Learning to build a strong authenticity, or perhaps taking back our authentic self if we’ve lost it along the way, is so vital to being a functioning human. It allows us to navigate life from a healthy place, will bring us more in life, and keeps us in the moment—which allows our self-love to grow. All of these together gives us the benefit of being in a place to support ourselves from a strong position of security when we do face change and trauma. This strength enables us to experience life in a full and happy way.

Photo Source: 123rf

So how do we start developing or taking back our authenticity? Here are our first steps:

  1. Find your way back through your values
    Whatever your design is, the important first step is to figure out what you value in your design or personality. Use that as a value that flows throughout every thought and every conversation in your life. Whether you value order, or possibly light-heartedness, sensitivity, hard work, or any other of the dozens of traits for each design, plug that into everything you say or do. It is like leaving your stamp on everything you touch. It will leave a trace that will at some point lead right back to you. It will become such a strong part of you that it will become a piece of your blueprint.
  2. Guard your perimeter
    After you have established your value system (this is a personal one, not an established one) we need to move to “keep the good in and the bad out.” It is literally like a fence around us and our personal space that travels with us no matter where we are or who we interact with. We are the one responsible to guard or stand watch of that fence, or perimeter, and protect it. The minute we want someone else to do that job for , or have expectations of others to not bring the bad in, we are in trouble. It is our job and we owe it to ourselves.
  3. Take back your healthy personal power
    We all need our personal power to choose and to dissent or agree. If we don’t feel we have that ability we function as if we are in captivity. Do whatever it takes (in healthy ways) to take our power back. This includes finding safety. Find help in healthy ways. Whether it be through a professional, or self-help tools, just do it. Take that step.
  4. Come home to self
    Stop living out the scripts and personas that have been prescribed to you and get any amount of projection out. At Human Art that is our number one goal—”TO ALL MANKIND, ONE PERSON AT A TIME”—to help people find their authenticity and define it and love it. Don’t stop until you are well on your way. It will be worth your time and investment.

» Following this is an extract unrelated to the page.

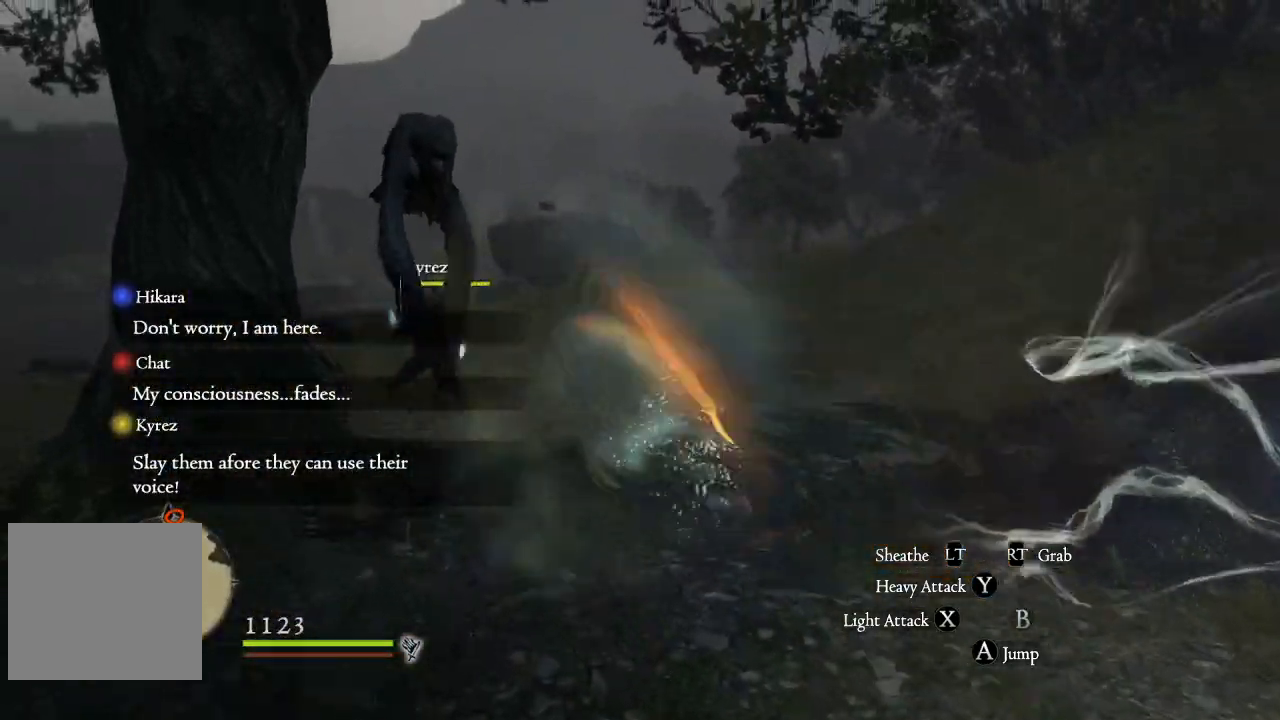
{"buttons": ["A"], "left_stick": "up", "right_stick": "center", "events": [[50, "left_stick", "up"], [116, "X", "up"], [217, "X", "down"], [333, "X", "up"]]}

Remember, everyone is a masterpiece.

Brook

 

Authentic Road or Manufactured Road: The Human Race

One thing we all have in common as humans is that we are all engaged in the same marathon, the race, the human race. We all want to cross the finish line and we all want to make something of ourselves along the way. I love that about people. It’s just that, no matter how well intended we might be, if we pick the wrong path we end up at the wrong finish line. If we pick the right path we end up at the intended finish line—the one meant for us individually.

Photo Source: Pexels

But how do we make sure we are in our intended life and on the right road? The answer seems pretty simple to me. It is all in who we identify with. If we chose to identify with our self and our authenticity, we are on our intended authentic path; if we try to identify with everyone else and mirror them, we choose the harder path that might not get us where we want to go. It certainly will create more obstacles along the way.

When we choose the road marked authenticity, we still have trials and struggles, but we finish the race with more traits and a stronger, organized, and healthy self. Using our authenticity to navigate the struggle of the race grows our ability to support our self and most importantly like, and even love, our self for who we are and what we have been able to accomplish. It moves us forward.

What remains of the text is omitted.